[About this exercise] Beneath this line are entries. Copy the range from the line with "遺伝子検査で鉄分摂取 名古屋でカウンセリ" to the line with "Длина рукава", ends included, exactly; leave pictures out.

*** Excerpted records ***

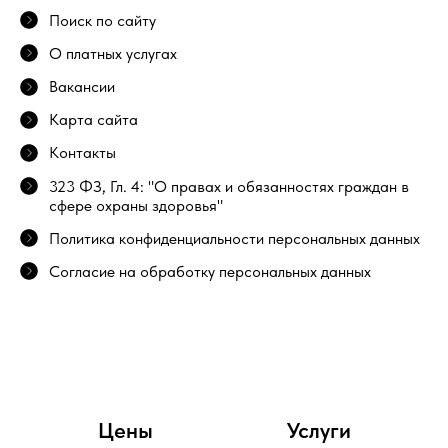
Поиск по сайту
О платных услугах
Вакансии
Карта сайта
Контакты
323 ФЗ, Гл. 4: "О правах и обязанностях граждан в
сфере охраны здоровья"
Политика конфиденциальности персональных данных
Согласие на обработку персональных данных
Цены
Услуги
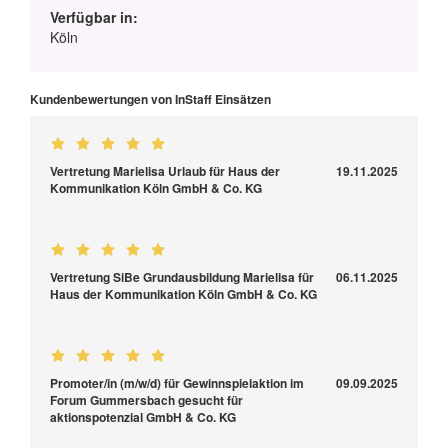
Verfügbar in:
Köln
Kundenbewertungen von InStaff Einsätzen
Vertretung Marielisa Urlaub für Haus der
19.11.2025
Kommunikation Köln GmbH & Co. KG
Vertretung SiBe Grundausbildung Marielisa für
06.11.2025
Haus der Kommunikation Köln GmbH & Co. KG
Promoter/in (m/w/d) für Gewinnspielaktion im
09.09.2025
Forum Gummersbach gesucht für
aktionspotenzial GmbH & Co. KG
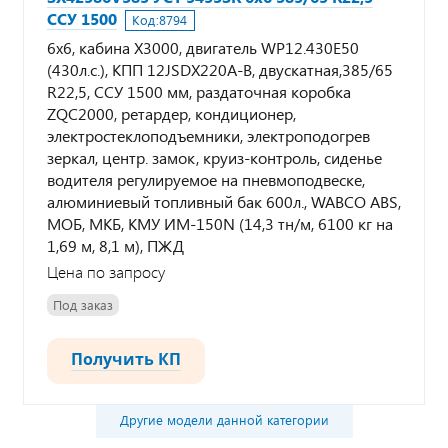
ССУ 1500
Код:
8794
6х6, кабина Х3000, двигатель WP12.430E50
(430л.с.), КПП 12JSDX220A-B, двускатная,385/65
R22,5, ССУ 1500 мм, раздаточная коробка
ZQC2000, ретардер, кондиционер,
электростеклоподъемники, электроподогрев
зеркал, центр. замок, круиз-контроль, сиденье
водителя регулируемое на пневмоподвеске,
алюминиевый топливный бак 600л., WABCO ABS,
МОБ, МКБ, КМУ ИМ-150N (14,3 тн/м, 6100 кг на
1,69 м, 8,1 м), ПЖД
Цена по запросу
Под заказ
Получить КП
Другие модели данной категории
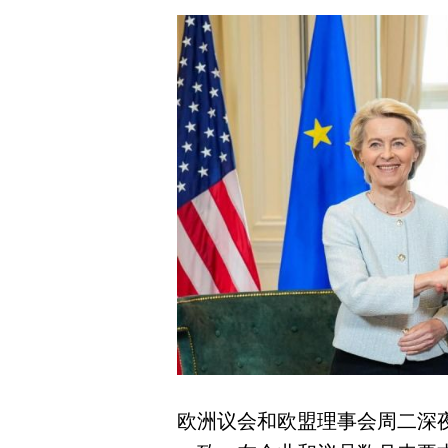
欧洲议会和欧盟理事会周二深夜就与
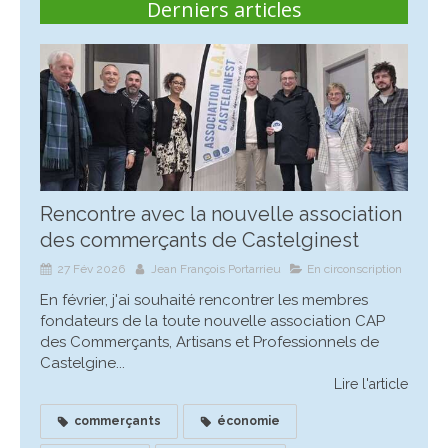
Derniers articles
Rencontre avec la nouvelle association
des commerçants de Castelginest
27 Fév 2026
Jean François Portarrieu
En circonscription
En février, j'ai souhaité rencontrer les membres
fondateurs de la toute nouvelle association CAP
des Commerçants, Artisans et Professionnels de
Castelgine...
Lire l'article
commerçants
économie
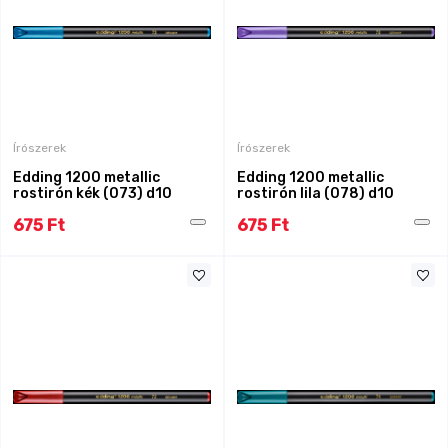
Írószerek
Írószerek
Edding 1200 metallic
Edding 1200 metallic
rostirón kék (073) d10
rostirón lila (078) d10
675 Ft
675 Ft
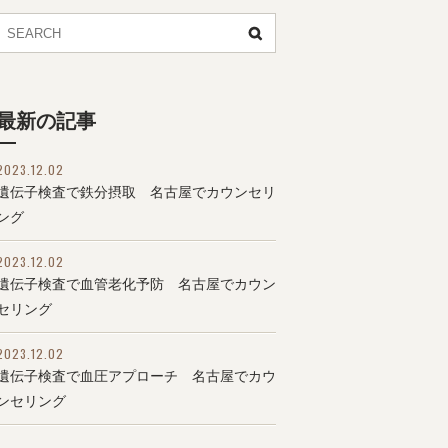
最新の記事
2023.12.02
遺伝子検査で鉄分摂取 名古屋でカウンセリ
ング
2023.12.02
遺伝子検査で血管老化予防 名古屋でカウン
セリング
2023.12.02
遺伝子検査で血圧アプローチ 名古屋でカウ
ンセリング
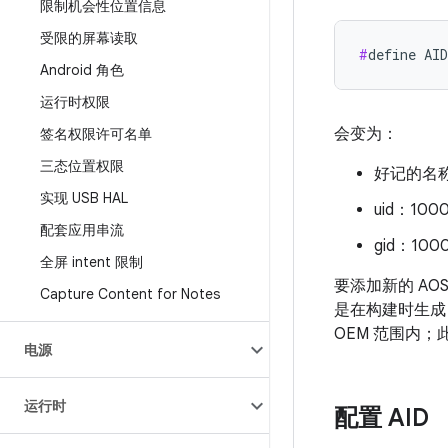
限制机会性位置信息
受限的屏幕读取
#
define AI
Android 角色
运行时权限
会变为：
签名权限许可名单
三态位置权限
好记的名称
实现 USB HAL
uid：100
配套应用串流
gid：100
全屏 intent 限制
要添加新的 AOS
Capture Content for Notes
是在构建时生成
OEM 范围内
电源
运行时
配置 AID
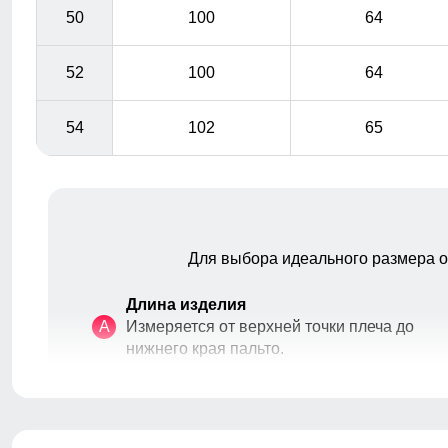
50
100
64
52
100
64
54
102
65
Для выбора идеального размера 
Длина изделия
A
Измеряется от верхней точки плеча до
нижнего края пальто.
Особенностью пальто являются рукава из резинки,
Длина рукава
которые обеспечивают идеальную посадку и защиту
B
Расстояние от плечевого шва до
от ветра.
окончания рукава.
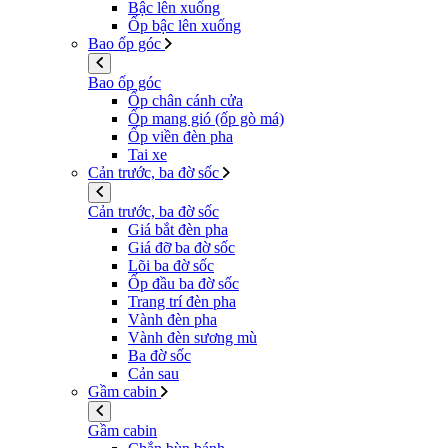
Bậc lên xuống
Ốp bậc lên xuống
Bao ốp góc
Bao ốp góc
Ốp chân cánh cửa
Ốp mang gió (ốp gò má)
Ốp viền đèn pha
Tai xe
Cản trước, ba đờ sốc
Cản trước, ba đờ sốc
Giá bắt đèn pha
Giá đỡ ba đờ sốc
Lõi ba đờ sốc
Ốp đầu ba đờ sốc
Trang trí đèn pha
Vành đèn pha
Vành đèn sương mù
Ba đờ sốc
Cản sau
Gầm cabin
Gầm cabin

*** End of Excerpted records ***

[Output of the exercise]
遺伝子検査で鉄分摂取 名古屋でカウンセリ
ング
2023.12.02
遺伝子検査で血管老化予防 名古屋でカウン
セリング
2023.12.02
遺伝子検査で血圧アプローチ 名古屋でカウ
ンセリング
限制机会性位置信息
受限的屏幕读取
#
define AI
Android 角色
运行时权限
会变为：
签名权限许可名单
三态位置权限
好记的名称
实现 USB HAL
uid：100
配套应用串流
gid：100
全屏 intent 限制
要添加新的 AOS
Capture Content for Notes
是在构建时生成
OEM 范围内
电源
运行时
配置 AID
50
100
64
52
100
64
54
102
65
Для выбора идеального размера 
Длина изделия
A
Измеряется от верхней точки плеча до
нижнего края пальто.
Особенностью пальто являются рукава из резинки,
Длина рукава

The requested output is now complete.